Growing companies aren’t short on data. They’re short on data they can trust. The question most teams are asking is: How do we utilize AI to gain better insights?
The question they should be asking is: why can’t we get reliable insights right now? The answer is almost always the same. Not a strategy. Not tools. Not budget. Data infrastructure.
Why AI projects stall
There’s a gap between how companies describe their data situation and what’s actually there when you look.
The story tends to follow a familiar pattern. Data lives in a dozen disconnected tools. Marketing runs its own spreadsheets. Finance has a different number for the same metric. The engineering team is too busy keeping existing systems running to connect any of it. Leadership is making decisions based on gut feel, or worse, debating which spreadsheet is correct instead of using data to move forward.
Meanwhile, the board is asking about AI.
Gartner estimates that organizations lacking AI-ready data will abandon 60% of their AI projects this year of 2026, not because of bad models or wrong tools, but because the underlying data isn’t ready.
McKinsey’s 2025 State of AI report found that 88% of organizations are using AI in some form, but only 6% are extracting meaningful value (≥5% EBIT impact from AI). Data infrastructure is the most common first blocker, and the one that’s entirely within your control to fix.
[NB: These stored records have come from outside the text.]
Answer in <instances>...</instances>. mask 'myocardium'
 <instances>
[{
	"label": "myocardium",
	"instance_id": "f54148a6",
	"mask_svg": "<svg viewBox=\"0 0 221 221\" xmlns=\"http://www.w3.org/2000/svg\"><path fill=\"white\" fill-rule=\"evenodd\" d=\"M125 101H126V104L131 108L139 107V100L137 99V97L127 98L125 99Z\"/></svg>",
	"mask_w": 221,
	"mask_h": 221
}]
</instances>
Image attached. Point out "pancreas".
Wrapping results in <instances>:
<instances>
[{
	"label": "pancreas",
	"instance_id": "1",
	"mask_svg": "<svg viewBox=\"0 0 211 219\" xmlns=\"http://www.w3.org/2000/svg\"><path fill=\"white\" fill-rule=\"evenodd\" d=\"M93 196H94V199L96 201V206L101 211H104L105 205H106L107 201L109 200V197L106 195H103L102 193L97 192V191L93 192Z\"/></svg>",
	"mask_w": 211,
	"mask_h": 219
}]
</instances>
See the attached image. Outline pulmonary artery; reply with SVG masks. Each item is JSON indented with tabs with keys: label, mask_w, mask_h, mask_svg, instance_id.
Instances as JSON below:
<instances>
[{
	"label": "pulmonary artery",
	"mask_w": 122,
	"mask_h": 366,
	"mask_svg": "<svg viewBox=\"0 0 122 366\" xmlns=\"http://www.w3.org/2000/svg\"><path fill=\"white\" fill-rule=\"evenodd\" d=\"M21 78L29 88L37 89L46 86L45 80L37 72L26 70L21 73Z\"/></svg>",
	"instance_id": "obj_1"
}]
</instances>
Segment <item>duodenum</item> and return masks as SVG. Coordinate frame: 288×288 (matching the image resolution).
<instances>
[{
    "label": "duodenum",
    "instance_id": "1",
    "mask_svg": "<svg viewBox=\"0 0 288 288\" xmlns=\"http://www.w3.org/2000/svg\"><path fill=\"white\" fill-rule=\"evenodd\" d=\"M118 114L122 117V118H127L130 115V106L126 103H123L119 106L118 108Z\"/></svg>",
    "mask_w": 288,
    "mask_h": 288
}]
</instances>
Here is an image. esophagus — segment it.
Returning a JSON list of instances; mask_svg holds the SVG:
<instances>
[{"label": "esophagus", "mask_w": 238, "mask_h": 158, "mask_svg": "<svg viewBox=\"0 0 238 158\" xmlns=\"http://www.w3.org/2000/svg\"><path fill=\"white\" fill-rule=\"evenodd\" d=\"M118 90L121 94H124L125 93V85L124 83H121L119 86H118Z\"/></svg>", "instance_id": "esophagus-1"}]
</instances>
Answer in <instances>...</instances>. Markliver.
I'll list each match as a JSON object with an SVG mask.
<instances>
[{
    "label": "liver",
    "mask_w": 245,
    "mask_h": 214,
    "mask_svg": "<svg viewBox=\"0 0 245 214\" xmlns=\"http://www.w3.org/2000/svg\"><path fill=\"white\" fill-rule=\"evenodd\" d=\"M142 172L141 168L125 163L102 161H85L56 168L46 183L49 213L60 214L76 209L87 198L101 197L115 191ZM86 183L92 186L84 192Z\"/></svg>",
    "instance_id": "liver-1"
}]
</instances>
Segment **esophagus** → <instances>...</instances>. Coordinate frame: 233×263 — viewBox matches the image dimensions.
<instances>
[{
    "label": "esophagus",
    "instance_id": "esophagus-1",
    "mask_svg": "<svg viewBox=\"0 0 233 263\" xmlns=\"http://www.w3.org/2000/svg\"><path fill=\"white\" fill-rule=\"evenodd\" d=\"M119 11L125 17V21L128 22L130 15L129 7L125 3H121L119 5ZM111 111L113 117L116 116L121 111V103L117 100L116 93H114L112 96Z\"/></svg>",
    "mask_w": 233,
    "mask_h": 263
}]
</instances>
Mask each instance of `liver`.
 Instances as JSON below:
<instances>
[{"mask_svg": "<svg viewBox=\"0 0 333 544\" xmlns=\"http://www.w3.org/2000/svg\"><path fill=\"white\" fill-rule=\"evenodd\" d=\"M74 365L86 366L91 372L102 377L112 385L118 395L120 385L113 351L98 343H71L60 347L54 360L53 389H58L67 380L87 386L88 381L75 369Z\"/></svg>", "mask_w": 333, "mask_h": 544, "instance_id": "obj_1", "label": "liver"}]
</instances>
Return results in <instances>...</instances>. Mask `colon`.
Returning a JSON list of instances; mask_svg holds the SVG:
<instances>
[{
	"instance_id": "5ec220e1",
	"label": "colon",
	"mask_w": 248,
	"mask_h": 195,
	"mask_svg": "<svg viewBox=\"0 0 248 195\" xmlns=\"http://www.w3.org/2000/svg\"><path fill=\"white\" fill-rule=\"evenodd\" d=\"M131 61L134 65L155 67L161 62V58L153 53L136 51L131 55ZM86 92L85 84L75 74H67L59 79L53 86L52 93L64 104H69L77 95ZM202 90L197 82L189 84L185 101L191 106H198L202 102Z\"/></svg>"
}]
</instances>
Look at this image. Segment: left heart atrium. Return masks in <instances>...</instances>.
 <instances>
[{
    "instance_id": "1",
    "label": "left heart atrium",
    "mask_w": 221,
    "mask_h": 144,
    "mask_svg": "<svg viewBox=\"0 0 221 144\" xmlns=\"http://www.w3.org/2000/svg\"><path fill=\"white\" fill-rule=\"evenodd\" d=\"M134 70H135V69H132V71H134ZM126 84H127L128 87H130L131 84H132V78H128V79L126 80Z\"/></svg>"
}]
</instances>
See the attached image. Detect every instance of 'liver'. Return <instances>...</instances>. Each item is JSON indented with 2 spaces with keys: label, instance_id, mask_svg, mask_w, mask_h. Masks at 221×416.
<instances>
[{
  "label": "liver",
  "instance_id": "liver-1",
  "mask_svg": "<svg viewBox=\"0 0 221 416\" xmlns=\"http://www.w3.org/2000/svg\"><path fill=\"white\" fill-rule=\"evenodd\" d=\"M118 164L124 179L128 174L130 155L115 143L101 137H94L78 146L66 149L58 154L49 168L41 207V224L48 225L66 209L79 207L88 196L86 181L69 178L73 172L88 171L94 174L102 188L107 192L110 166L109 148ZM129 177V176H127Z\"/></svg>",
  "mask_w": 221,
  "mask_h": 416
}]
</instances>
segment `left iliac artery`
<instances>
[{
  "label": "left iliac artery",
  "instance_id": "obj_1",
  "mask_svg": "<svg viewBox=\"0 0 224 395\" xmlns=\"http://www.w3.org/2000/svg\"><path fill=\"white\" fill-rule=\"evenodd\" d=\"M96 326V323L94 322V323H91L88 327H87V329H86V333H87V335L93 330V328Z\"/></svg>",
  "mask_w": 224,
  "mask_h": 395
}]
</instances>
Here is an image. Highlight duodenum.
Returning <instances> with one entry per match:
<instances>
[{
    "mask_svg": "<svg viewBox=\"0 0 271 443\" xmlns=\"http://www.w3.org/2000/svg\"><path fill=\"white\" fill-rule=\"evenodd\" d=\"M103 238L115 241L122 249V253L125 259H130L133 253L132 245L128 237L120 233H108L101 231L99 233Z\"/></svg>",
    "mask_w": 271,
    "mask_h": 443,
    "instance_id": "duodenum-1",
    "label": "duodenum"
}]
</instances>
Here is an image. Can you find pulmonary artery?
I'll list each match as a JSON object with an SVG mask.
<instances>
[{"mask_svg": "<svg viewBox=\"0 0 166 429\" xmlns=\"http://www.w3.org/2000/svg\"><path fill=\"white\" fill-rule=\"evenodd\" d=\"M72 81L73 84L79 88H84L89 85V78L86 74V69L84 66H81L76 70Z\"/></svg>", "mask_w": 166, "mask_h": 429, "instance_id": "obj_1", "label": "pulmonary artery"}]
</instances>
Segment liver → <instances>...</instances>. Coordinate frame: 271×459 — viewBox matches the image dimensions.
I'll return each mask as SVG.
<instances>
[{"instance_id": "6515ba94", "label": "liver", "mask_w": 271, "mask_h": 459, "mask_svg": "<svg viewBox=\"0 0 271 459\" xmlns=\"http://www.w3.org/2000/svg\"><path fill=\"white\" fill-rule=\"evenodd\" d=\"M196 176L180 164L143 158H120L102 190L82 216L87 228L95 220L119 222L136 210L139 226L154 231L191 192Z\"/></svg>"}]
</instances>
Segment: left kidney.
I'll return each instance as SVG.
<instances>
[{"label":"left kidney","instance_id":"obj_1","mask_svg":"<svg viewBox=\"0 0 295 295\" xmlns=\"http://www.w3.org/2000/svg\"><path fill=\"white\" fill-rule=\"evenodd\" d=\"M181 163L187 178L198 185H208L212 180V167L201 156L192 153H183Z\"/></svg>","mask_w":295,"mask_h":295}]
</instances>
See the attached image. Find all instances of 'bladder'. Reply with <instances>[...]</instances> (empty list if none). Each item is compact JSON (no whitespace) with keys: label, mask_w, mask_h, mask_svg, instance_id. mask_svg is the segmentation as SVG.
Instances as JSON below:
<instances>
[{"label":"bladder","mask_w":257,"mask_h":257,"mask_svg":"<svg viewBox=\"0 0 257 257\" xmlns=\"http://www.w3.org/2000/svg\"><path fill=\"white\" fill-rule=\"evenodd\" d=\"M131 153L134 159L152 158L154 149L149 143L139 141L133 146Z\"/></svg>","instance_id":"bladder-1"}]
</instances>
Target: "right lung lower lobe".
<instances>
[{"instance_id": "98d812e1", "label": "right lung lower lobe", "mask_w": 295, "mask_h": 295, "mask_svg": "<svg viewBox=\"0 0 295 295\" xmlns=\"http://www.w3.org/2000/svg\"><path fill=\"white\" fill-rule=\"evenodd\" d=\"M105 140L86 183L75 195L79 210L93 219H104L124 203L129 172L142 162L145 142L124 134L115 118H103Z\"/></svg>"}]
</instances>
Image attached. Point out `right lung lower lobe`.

You can’t build a RAG pipeline on top of stale spreadsheets. You can’t train an agent to act on your operations data if that data lives in manual exports that someone runs on Friday afternoons. You can’t get AI to answer questions about your business if no one agrees on the numbers in the first place.
What “data modernization” actually means
The term is used loosely, so let me clarify what it means in practice.
Traditional data architecture was built around ETL: Extract, Transform, Load. You pulled data from source systems, cleaned and shaped it before storage, then loaded it into a warehouse. The problem is that the transformation happened before you knew what questions you’d eventually want to ask, including questions you couldn’t have predicted when AI barely existed.
Modern data architecture flips this. ELT: Extract, Load, Transform. You ingest raw data first, store everything, then transform it on demand. Storage is highly scalable and no longer a binding constraint. Compute is consumption-based, meaning you pay for what you use, but that also means runaway query costs are real if you don’t partition tables and manage access carefully.
The value of ELT isn’t just cheapness; it’s flexibility: you can reshape data for new AI use cases without rebuilding pipelines from scratch.
The most durable way to organize this is through a three-layer structure called the medallion architecture:
Bronze is raw ingested data. Exactly what came from the source system. Untouched.
| Silver is where the real work happens. Data gets cleaned, joined, enriched, and given a business context. This is the layer that matters most for AI, structured enough for models to use, but close enough to raw that you haven’t over-engineered it for a single use case. |
Gold is business-ready data: structured, aggregated, and modeled for specific reporting needs. Executive dashboards, KPI tracking, board-level metrics.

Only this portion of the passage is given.